> Questions to answer:
1) In the passage about site traffic, transcribe the text starting at "This site brings" and ending at "no trolls (yet)".
2) In the passage about site traffic, why does the writer conclude that the return visitors and contributors want to interact with the community? Explain in one to three sentences.
3) According to the passage about site traffic, what percentage of visitors from the site stick around as guests?

> Excerpt provided:

^^^^^^^^^^^^^^^^

This site brings in traffic to both the forums and the game servers. Our analytic software shows that roughly 85% of traffic from this site is a single visit directly to areas of the community linked from the external site. 10% stick around as guests and the remainder join the community and contribute - both constructively and in a manner that requires a slight amount of education on how the community works (ie. attempting to provoke a reaction, usually by targeting moderators decisions and expressing dissatisfaction as their first interaction with the community, but not crossing any lines); surprisingly no trolls (yet)

The 85% that come and go are of no concern; the remaining 15% that come and either lurk or contribute are what I'm after. These return visitors and contributors. Clearly, they are coming from this site and based on their desire to stick around, it seems they wish to interact with the community either on the site or on the game servers.

^^^^^^^^^^^^^^^^

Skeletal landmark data

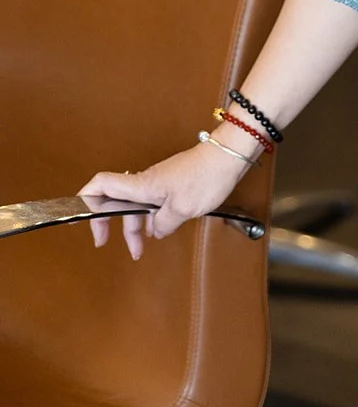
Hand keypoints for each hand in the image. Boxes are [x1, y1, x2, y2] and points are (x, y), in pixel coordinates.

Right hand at [78, 143, 250, 260]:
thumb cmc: (206, 178)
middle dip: (108, 223)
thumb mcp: (182, 209)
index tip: (78, 218)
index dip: (85, 199)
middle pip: (115, 201)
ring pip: (136, 205)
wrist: (229, 156)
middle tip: (104, 243)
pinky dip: (150, 218)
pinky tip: (158, 231)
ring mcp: (159, 182)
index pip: (102, 185)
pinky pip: (152, 203)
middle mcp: (146, 182)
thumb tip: (154, 230)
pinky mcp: (172, 184)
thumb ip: (163, 224)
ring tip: (139, 249)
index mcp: (142, 185)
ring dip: (134, 226)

^^^^^^^^^^^^^^^^

> Results for each task:
1)
This site brings in traffic to both the forums and the game servers. Our analytic software shows that roughly 85% of traffic from this site is a single visit directly to areas of the community linked from the external site. 10% stick around as guests and the remainder join the community and contribute - both constructively and in a manner that requires a slight amount of education on how the community works (ie. attempting to provoke a reaction, usually by targeting moderators decisions and expressing dissatisfaction as their first interaction with the community, but not crossing any lines); surprisingly no trolls (yet)

2) The writer sees that these visitors are coming from the site and that they want to stick around. From that wish to stay, the writer infers they want to interact with the community, either on the site or on the game servers.

3) 10%